I laugh. If only she knew what kind of guy Michael really is, she’d let loose a spattering of Spanish expletives guaranteed to permanently damage my hearing. Or even more likely, she’d tell me she finds it a freaking turn-on when a guy swings both ways, then gossip about five other people she’s heard might be bisexual too. Obviously, Cat can be a loose cannon sometimes, and I don’t want anything getting back to Jake, so I keep the rest of Michael’s story to myself for now.
“So how’d you know Jake phoned me?” I ask, wondering where their paths crossed again after the recent run-in at The Derby.
“Well, that’s the other thing I’m calling about,” she answers, serious, and my heart palpitates in anticipation of whatever’s coming next. “And I’ll say straight up I don’t like it. But you should know.”
“Okay.”
“He e-mailed me last night. Wanted to know why you haven’t been returning his calls.”
“Call,” I clarify. “He called once.” Everything expands at a geometric rate in Jake’s universe.
“He wants to see you, but, Rebecca, don’t do it. Stay away from him, okay? He thinks I’ll rep him in the deal or something, but you know he’s always been crazy. That’s the only way he can’t realize what a total loser he is.”
“Come on, Cat. He’s not that bad,” I say, feeling surprisingly defensive on the snake’s behalf. “I wasn’t totally stupid to be with him.”

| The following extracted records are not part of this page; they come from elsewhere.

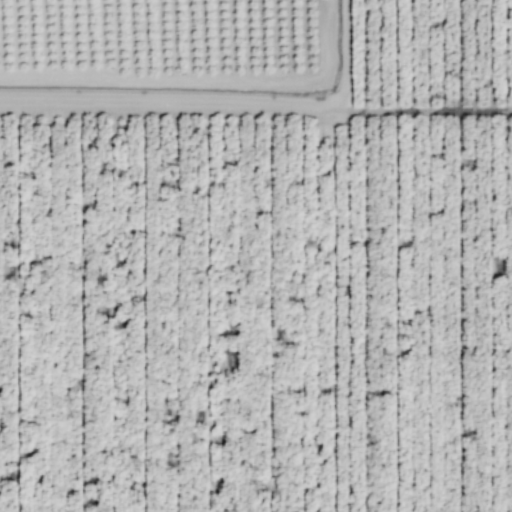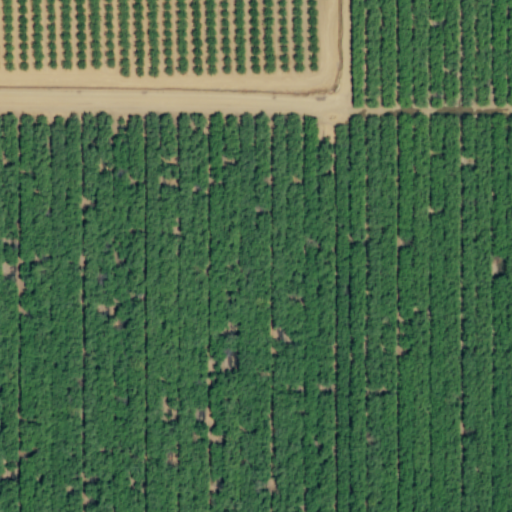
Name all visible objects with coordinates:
road: (199, 80)
road: (218, 100)
road: (421, 109)
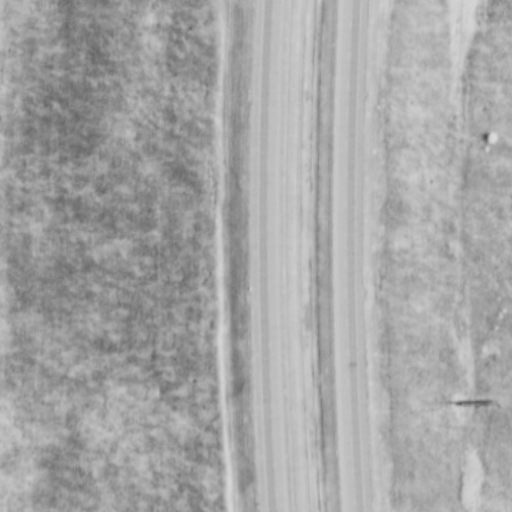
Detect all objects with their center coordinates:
road: (267, 256)
road: (342, 256)
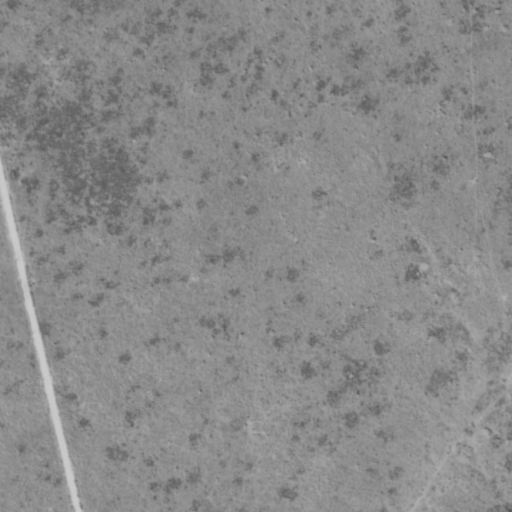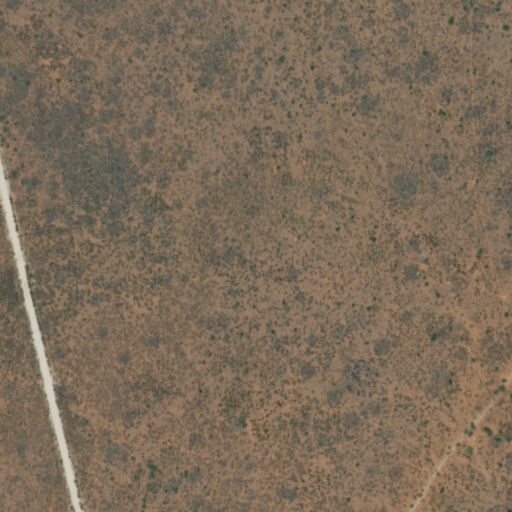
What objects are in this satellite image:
road: (7, 13)
road: (500, 391)
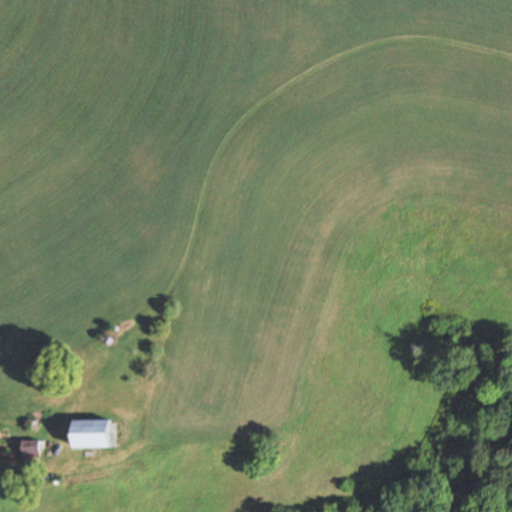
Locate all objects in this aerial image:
building: (93, 433)
building: (33, 448)
road: (46, 468)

“Stupid is as stupid does, but I love you anyway.” Yep, Cat knows him like a bad brother, after all the seasons they worked together on About the House—including two final ones after I was gone, which makes her a good reality check whenever I start revising our personal history.

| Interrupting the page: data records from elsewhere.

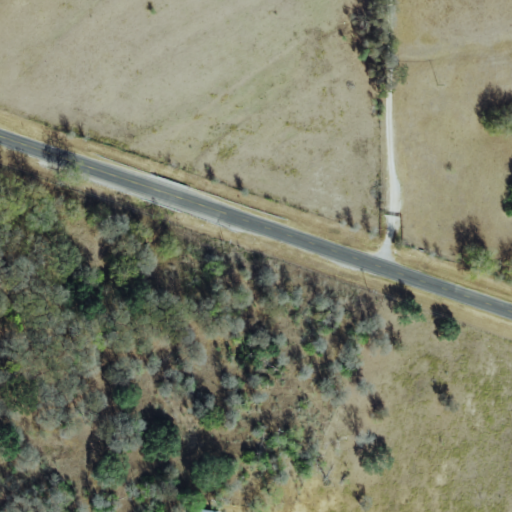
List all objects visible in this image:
road: (385, 134)
road: (115, 176)
road: (371, 264)
building: (197, 511)
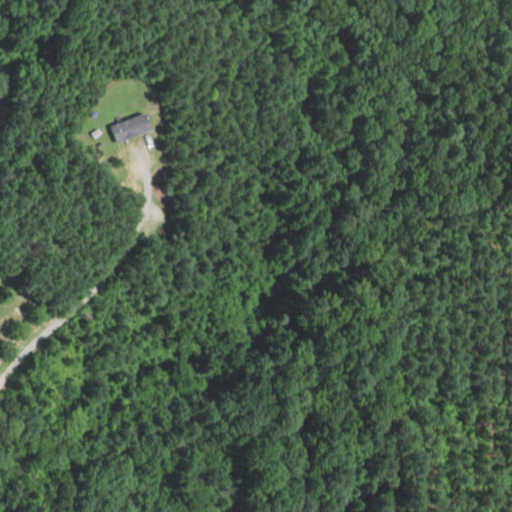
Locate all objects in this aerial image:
building: (132, 128)
road: (88, 293)
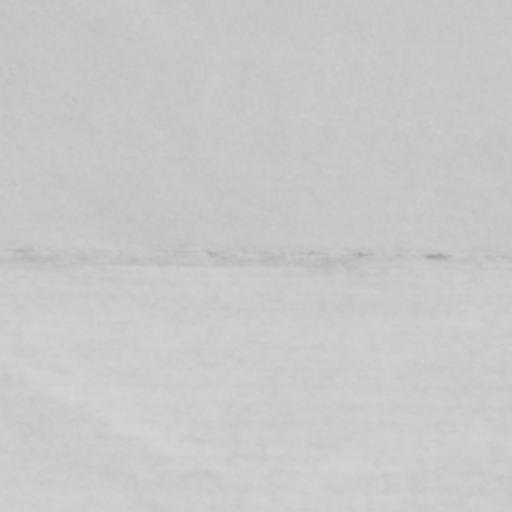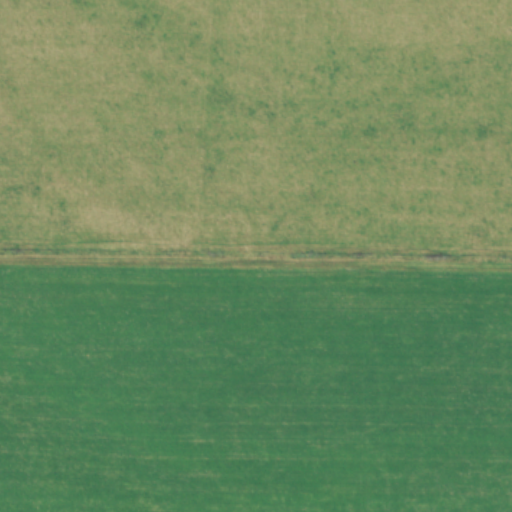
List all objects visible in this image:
crop: (256, 256)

“You’d like Michael,” I announce, picturing the way his rangy frame contrasts boldly with Jake’s smallish, sinewy one. Thinking of how honorable and gentle he is, and that I’m already sure he’d protect me at all costs—not destroy me if given the chance. “He’s the anti-Jake.”

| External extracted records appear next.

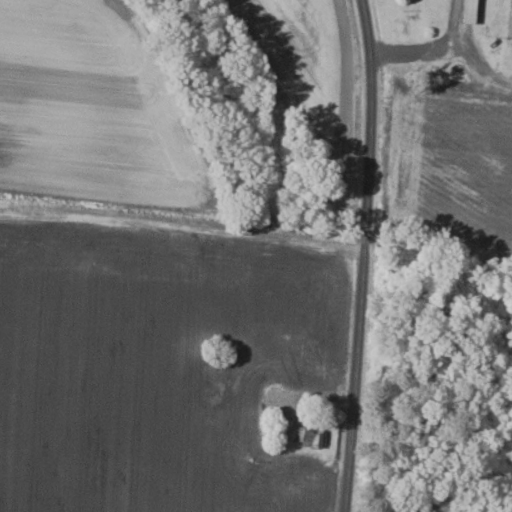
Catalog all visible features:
building: (471, 11)
road: (454, 23)
road: (445, 47)
road: (361, 255)
building: (312, 437)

“That would make him like the anti-asshole.”
“He is that.”
“Well, sister, you can’t go wrong with a good guy,” she assesses knowledgably, then adds, “Just don’t call Jake.”
“Geez, give me some credit, okay? I do have a few ounces of self-respect left.”
“Those aren’t the few ounces I’m worried about when it comes to Jake,” she snickers.
“My point exactly.”
***
After doing some research—in other words, asking Trevor—I located some good old-fashioned fried chicken at a place on Ventura, and I’ll admit that I’m using soul food like any well-bred southern woman. As a form of flirtation. Call it pure instinct, but I’m betting Michael Warner will respond to a down-home piece of chicken like a grubby-handed child at a church picnic. Then again, maybe I’m putting too much store by that soft twang that periodically colors his dialect. But hey, if the fried chicken fails me, there’s always the foil-wrapped package of buttermilk biscuits. They’ve transformed the interior of my Honda into the front parlor of my nana’s house back in Dorian, Georgia. “Sugar,” Nana always said with a sly smile, “a good supper is the key to all life’s masculine mysteries.”
I keep thinking that maybe Michael had a southern Nana, one who loved to cook for him like mine did, and these biscuits and chicken might take him back to that.
Driving up into their cul-de-sac, my stomach knots with nervousness. Like I’m sixteen or something, not a thirty-three-year-old woman who lost her virginity a decade and a half ago. What can I say? My dating muscles are seriously underutilized and flabby after a three-year hiatus. Somebody ought to get me a Pilates dating video, stat.